▶ Consigne de travail 1: Les affirmations suivantes concordent-elles avec le texte sur le droit à un environnement sain ci-dessous ? Répondez par oui ou non à chacune, en citant exactement les mots décisifs du texte : (a) le déboisement augmente la quantité d'oxygène sur terre ; (b) la pollution dont parle le texte touche l'air, les eaux ou les forêts ; (c) le concept de l'environnement englobe le patrimoine culturel.
▶ Consigne de travail 2: D'après le texte sur le droit à un environnement sain, depuis quand le souci d'assurer à l'homme un environnement de qualité est-il devenu une préoccupation planétaire ?
▶ Consigne de travail 3: Prolongez le texte sur le droit à un environnement sain en reprenant juste après sa dernière phrase.

▶ Texte source:
....

1. Consécration du droit
à un environnement sain
Le concept de l'environnement s'étend au milieu et
à l'ensemble de la nature et des ressources, y compris le patrimoine
culturel et les ressources humaines indispensables pour les activités
socio-économiques et pour le meilleur cadre de vie61(*). L'aspiration à un
environnement sain s'oppose à tout ce qui est attentatoire tant à
la vie qu'à la dignité de la personne humaine. En effet,
« plus que toute autre époque de l'histoire, la nôtre se
distingue par la progression technologique mais aussi par la régression
des conditions écologiques».62(*)
a. Un constat
inquiétant
Depuis quelques décennies, le souci d'assurer à
l'homme un environnement de qualité est devenu une préoccupation
planétaire. Cette prise de conscience universelle est née du fait
d'un constat selon lequel l'activité humaine, tant celle liée
à la production qu'à la consommation, serait en train de modifier
les systèmes planétaires, engendrant ainsi des dangers
horrifiants pour la survie même de l'espèce humaine.
De ce constat, nous pouvons épingler les quelques faits
ci-après :
- La pollution, que ce soit de l'air, des eaux ou des
forêts, dont les sources sont de plus en plus accrues, est un danger
quotidien pour l'homme qui ne sait plus vivre en symbiose avec la nature. En
effet, elle perturbe l'écosystème, c'est-à-dire
« l'interaction entre les organismes végétaux et
animaux et les facteurs liés à l'environnement dans un territoire
déterminé »63(*) et expose l'homme à certains facteurs
environnementaux qui sont attentatoires tant à sa santé
qu'à sa vie.
- L'altération des grands équilibres de la
planète, conséquence notamment de la perturbation des
écosystèmes, s'accompagne d'un déboisement criminel qui
réduit la quantité d'oxygène sur terre et de la
destruction de la biodiversité, c'est-à-dire « la
variabilité des organismes vivants de toute origine »64(*) (plantes, animaux et
micro-organismes) qui, pourtant, rend la vie possible sur terre.

....

▶ Données étudiées:

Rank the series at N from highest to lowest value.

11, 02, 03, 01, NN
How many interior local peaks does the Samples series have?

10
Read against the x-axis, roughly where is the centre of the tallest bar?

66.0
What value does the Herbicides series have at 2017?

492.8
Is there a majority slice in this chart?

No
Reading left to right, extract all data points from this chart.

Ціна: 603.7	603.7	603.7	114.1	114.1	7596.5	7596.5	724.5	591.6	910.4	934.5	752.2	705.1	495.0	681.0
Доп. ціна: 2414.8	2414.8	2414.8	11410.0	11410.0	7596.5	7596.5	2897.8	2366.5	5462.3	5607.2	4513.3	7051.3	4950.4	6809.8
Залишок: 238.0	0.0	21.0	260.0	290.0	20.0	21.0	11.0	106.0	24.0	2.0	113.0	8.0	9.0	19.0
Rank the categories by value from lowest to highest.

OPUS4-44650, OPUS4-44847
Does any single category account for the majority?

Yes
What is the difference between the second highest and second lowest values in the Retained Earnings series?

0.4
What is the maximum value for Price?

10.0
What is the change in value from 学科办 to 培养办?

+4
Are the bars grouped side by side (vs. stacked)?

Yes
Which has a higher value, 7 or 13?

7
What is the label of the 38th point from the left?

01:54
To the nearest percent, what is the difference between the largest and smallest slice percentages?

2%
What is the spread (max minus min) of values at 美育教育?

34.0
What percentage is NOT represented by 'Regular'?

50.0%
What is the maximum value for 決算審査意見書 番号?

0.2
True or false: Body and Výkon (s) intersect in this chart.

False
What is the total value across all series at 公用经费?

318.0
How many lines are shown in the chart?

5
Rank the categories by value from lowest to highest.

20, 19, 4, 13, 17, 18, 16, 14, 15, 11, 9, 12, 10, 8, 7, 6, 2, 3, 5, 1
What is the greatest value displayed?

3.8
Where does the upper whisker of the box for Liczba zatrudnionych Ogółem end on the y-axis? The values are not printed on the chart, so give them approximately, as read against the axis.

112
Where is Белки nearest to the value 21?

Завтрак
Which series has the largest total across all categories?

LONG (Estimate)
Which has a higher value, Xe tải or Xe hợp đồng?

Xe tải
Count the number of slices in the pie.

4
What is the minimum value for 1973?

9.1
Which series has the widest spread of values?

....

▶ Résultat obtenu 1:
(a) Non : « un déboisement criminel qui réduit la quantité d'oxygène sur terre ».
(b) Oui : « La pollution, que ce soit de l'air, des eaux ou des forêts ».
(c) Oui : « y compris le patrimoine culturel ».

▶ Résultat obtenu 2: Depuis quelques décennies.

▶ Résultat obtenu 3:
- La croissance économique et démographique
exponentielle a conduit à la surexploitation du sol et de ses richesses,
ce qui fragilise davantage la terre, cadre de développement de toute
vie. Car, d'une part, le sol épuisé ne pourrait plus fournir
assez pour nourrir cette population mondiale croissante et, d'autre part,
certaines de ses richesses comme le pétrole ou le gaz, énergies
fossiles indispensables à l'homme, sont susceptibles de
s'épuiser ; « cette frénésie de
l'exploitation a conduit à des menaces globales comme celles de
l'accroissement de l'effet de serre,... ».65(*) ;
- L'avènement d'une ère technologique plus
qu'ambitieuse avec des « expériences » dont les
conséquences pourraient s'avérer destructives aussi bien de
l'espèce humaine que de la terre. L'on peut, en effet, citer
l'érosion de la diversité génétique allant
jusqu'à l'altération de l'essence humaine, la
bioingénierie dans le domaine des graminées avec le risque de
créer des espèces nocives. De même le risque de destruction
de l'humanité par des armes chimiques, biologiques ou
bactériologiques comme l'illustre le désastre de Tchernobyl qui
« manifeste au grand jour la vulnérabilité des
sociétés à l'âge du nucléaire »
66(*).
Ce constat est inquiétant. La vie sur terre est
menacée. Les droits de l'homme auront-ils encore droit de
cité ? Avec cette interrogation, il paraissait urgent de proclamer
un droit de l'homme à un environnement sain.
* 61 KAMTO (Maurice),
Droit de l'environnement en Afrique, Edicef, Paris, 1996, p. 16.
* 62 ZEMMALI (Ameur), La
protection de l'environnement en période de conflit armé dans les
normes humanitaires et l'action du CICR, C.I.C.R., Genève, 1994, p.
2.
* 63 NATIONS UNIES, Le
Nouveau projet de développement des Nations Unies, UNIC, Bruxelles,
2002, p. 28.
* 64 NATIONS UNIES, Le
Nouveau projet de développement des Nations Unies, UNIC, Bruxelles,
2002, p. 28.
* 65 CHOUALA (Yves Alexandre),
La biographie Juridique de l'impératif écologique, in
Ecovox, accessible sur :
http://www.wagne, net/ecovox/eco 23.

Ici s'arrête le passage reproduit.